Reading text:
My view is that bringing your own bags is the answer. The supermarkets are making a killing by providing the recyclable bags and at the same time are reducing staff in alarming numbers by putting in self-serve registers Appalling on their behalf as it seems to be all about the shareholders and nit the customer.

bc
  • 9th Jun 2022 04:09pm

Its educating the public ... I have BYO bags for ages now, boxes are great also. I agree that the supermarkets should provide paper bags for purchase. The world needs to stop producing plastic. But whilst bags are a big issue, packaging is another which needs addressing. Honestly, we really need to regress to the old corner shops where people used to get so much. flour, sugar etc from bulk stores and pay for what you get by weight...bring your own containers....the multi corporate world needs a huge change, so much so I doubt it will ever happen.
In the meantime, I am more than happy to take my own bags and have a box where I out individual items of fruit and veg....I think that shopping trolleys need to be amended to have a 'tray' in the bottom where you can fit a box and fill with apples, avocados, tomatoes etc. The big supermarket chains should cease packaging these items in packets and sell individual only where the customer selects. Meat should be the same too....but have a butcher you ask to serve you...the amount they save on plastic trays and people behind the scene packaging can go towards putting people in the stores serving...more personal and keeps people in jobs.

jjdrer
  • 9th Jun 2022 07:22pm
Its educating the public ... I have BYO bags for ages now, boxes are great also. I agree that the supermarkets should provide paper bags for purchase. The world needs to stop producing plastic. But...

A few country stores actually supply boxes near the check-outs. You can choose the size you want and the checkout person puts your items straight into the boxes for you. They simply open the cartons cutting them a different way and put the stock on the shelves which they regularly re-fill, not expect you to try to get items out of cartons.

Rossissmellingtheroses
  • 9th Jun 2022 01:52pm

I cannot see a problem to use BYO bags in any form. They can be folded to fit in a handbag or kept in a pocket in the car, ready for multiple future use, as can plastic bags. Likewise, if circumstances dictate, I cannot see a problem for paying 20c for a paper bag. The paper bags I have seen are sufficiently robust for multiple use. In all cases, it is just a matter of becoming in the habit of being organised.

AdelaideM
  • 9th Jun 2022 01:48pm

I don't mind paying the money for those few times when I've forgotten my reusable bag, but I absolutely think we're moving to a BYO bag only option. That doesn't bother me at all, most of us have heaps of bags at home anyway, and I did buy a proper one from a nice little shop the other day and it's an absolute life saver cause it has so many pockets!

Problems to solve:
1. Duplicate the part of the shopping bag discussion between "In the meantime, I" and "producing plastic. But...", inclusive.
2. Pick up the shopping bag discussion after its last sentence and continue it.
The rows that come next are separate material, unrelated to the shopping bag discussion.

Information shown:
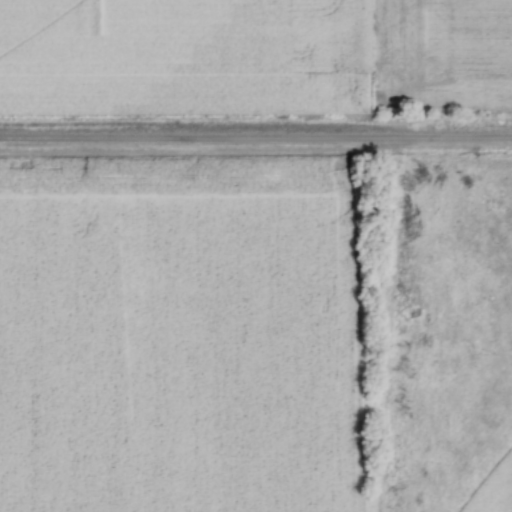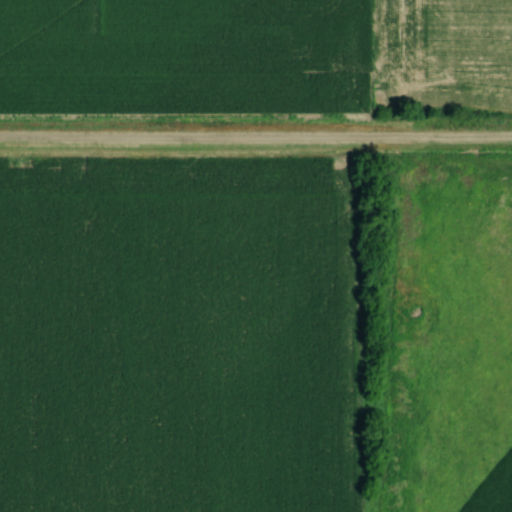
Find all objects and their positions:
road: (255, 139)
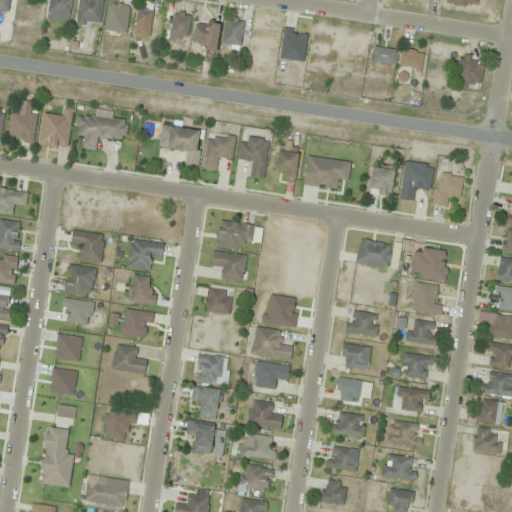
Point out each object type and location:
building: (4, 5)
road: (366, 8)
building: (57, 10)
building: (88, 12)
building: (143, 17)
building: (116, 18)
road: (385, 18)
building: (180, 23)
building: (231, 32)
building: (205, 34)
building: (383, 55)
building: (410, 60)
building: (469, 72)
road: (255, 102)
building: (1, 120)
building: (21, 126)
building: (99, 128)
building: (55, 129)
building: (180, 142)
building: (217, 151)
building: (252, 155)
building: (286, 162)
building: (324, 172)
building: (414, 180)
building: (380, 182)
building: (446, 189)
building: (511, 193)
road: (236, 199)
building: (11, 200)
building: (509, 214)
building: (9, 235)
building: (236, 235)
building: (506, 241)
building: (87, 245)
building: (372, 253)
building: (142, 254)
road: (470, 255)
building: (428, 264)
building: (228, 265)
building: (7, 269)
building: (504, 269)
building: (78, 280)
building: (140, 291)
building: (424, 299)
building: (503, 299)
building: (217, 301)
building: (4, 305)
building: (134, 323)
building: (361, 323)
building: (500, 327)
building: (420, 332)
building: (2, 335)
road: (27, 342)
building: (269, 345)
road: (170, 352)
building: (498, 355)
building: (354, 356)
building: (126, 360)
road: (315, 363)
building: (416, 365)
building: (210, 369)
building: (268, 375)
building: (497, 384)
building: (352, 390)
building: (411, 399)
building: (206, 402)
building: (488, 412)
building: (262, 415)
building: (347, 424)
building: (403, 433)
building: (201, 437)
building: (485, 441)
building: (256, 447)
building: (54, 459)
building: (340, 459)
building: (398, 467)
building: (253, 479)
building: (332, 492)
building: (106, 493)
building: (398, 500)
building: (192, 502)
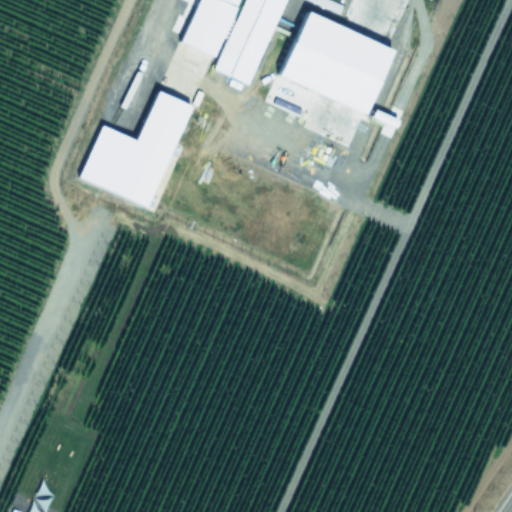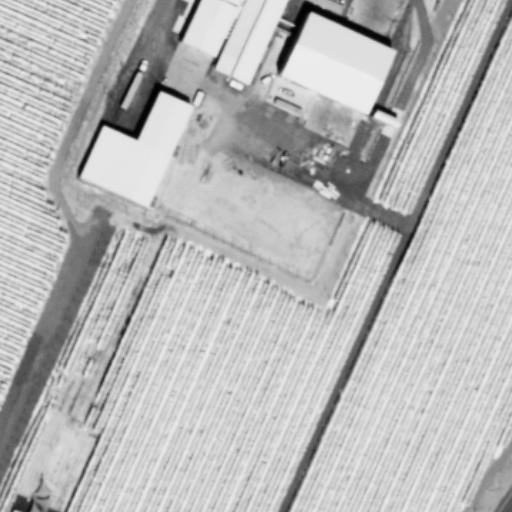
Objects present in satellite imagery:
building: (247, 30)
building: (247, 30)
road: (144, 49)
building: (323, 50)
building: (324, 50)
road: (508, 507)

Answers:
1.
In the meantime, I am more than happy to take my own bags and have a box where I out individual items of fruit and veg....I think that shopping trolleys need to be amended to have a 'tray' in the bottom where you can fit a box and fill with apples, avocados, tomatoes etc. The big supermarket chains should cease packaging these items in packets and sell individual only where the customer selects. Meat should be the same too....but have a butcher you ask to serve you...the amount they save on plastic trays and people behind the scene packaging can go towards putting people in the stores serving...more personal and keeps people in jobs.

jjdrer
  • 9th Jun 2022 07:22pm
Its educating the public ... I have BYO bags for ages now, boxes are great also. I agree that the supermarkets should provide paper bags for purchase. The world needs to stop producing plastic. But...

2.
I think they'll always need an option to purchase something though, as it's too easy to just forget to bring something in, or to be running past the shops and just pick something up, but I think overall we're heading towards a BYO bag situation.

boppa99
  • 9th Jun 2022 01:20pm

I think it's a Great ldea for our Environment,l think it's a strange idea too,As they got rid of the plastic bags first,Then you got into the thinking the new bags were environmentally friendly and charging 10 cent,I thought that was another big profit for Supermarkets and now they want to let that go,lam not that happy that Supermarkets found another way to put up the price too 20 cent for paper bag.
Only if l need it ,will still try to bring my back pack for my Groceries.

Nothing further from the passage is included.